Einmal mehr fordert Blecha "wirksame und abschreckende Maßnahmen für Betriebe, die ältere Dienstnehmer frühzeitig aus dem Job mobben und in die Frühpension drängen. " Diese Betriebe sollen nach dem Verursacherprinzip die Kosten der Arbeitslosigkeit bzw. der Frühpension zahlen. Dann werden sie es sich überlegen", argumentiert Blecha.

Staatszuschuss zu Pensionen von Fremdlasten befreien

Bei der größten Gruppe - den Arbeitern und Angestellten - sind die Pensionsleistungen über 90 % durch Beiträge gedeckt.
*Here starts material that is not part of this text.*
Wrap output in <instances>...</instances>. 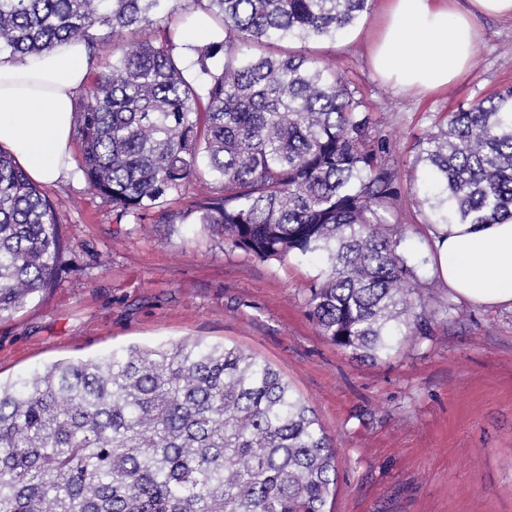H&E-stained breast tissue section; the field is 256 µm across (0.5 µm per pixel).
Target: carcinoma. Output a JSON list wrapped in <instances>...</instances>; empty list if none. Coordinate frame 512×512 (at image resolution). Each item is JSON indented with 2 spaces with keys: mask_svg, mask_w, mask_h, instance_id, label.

Das heißt, der Staatszuschuss ist überschaubar und vor allem leistbar. "Alles andere, das unter "Pensionsaufwand" zu dramatischen Szenarien von selbsternannten Pensionsexperten schwarzgemalt wird, sind Schummelzahlen, die nur darauf abzielen, die Menschen zu verunsichern und die Pensionisten zu Sündenböcken zu stempeln. Und das lasse ich nicht zu!", kündigt Blecha an, auf Euro und Cent den Staatszuschuss genau zu analysieren und von Fremdlasten zu befreien. "Ausgleichzulagen sind Armutsbekämpfung und keine Pensionsleistung. Rehabilitation der Unter-50-Jährigen sind Gesundheitsmaßnahmen und keine Pensionsleistungen. Ersatzzeiten für Präsenz- und Zivildiener sind keine Pensionsleistungen. Beamten-Ruhegenüsse gehören in die Hoheitsverwaltung, aber doch nicht ins Pensionssystem, zumal ja dorthin auch keine Arbeitgeberbeiträge des Staates fließen", zählt Blecha nur einige "systemfremde" Posten auf, die alle unter Pensionsaufwand gerechnet werden, damit aber überhaupt nichts zu tun haben.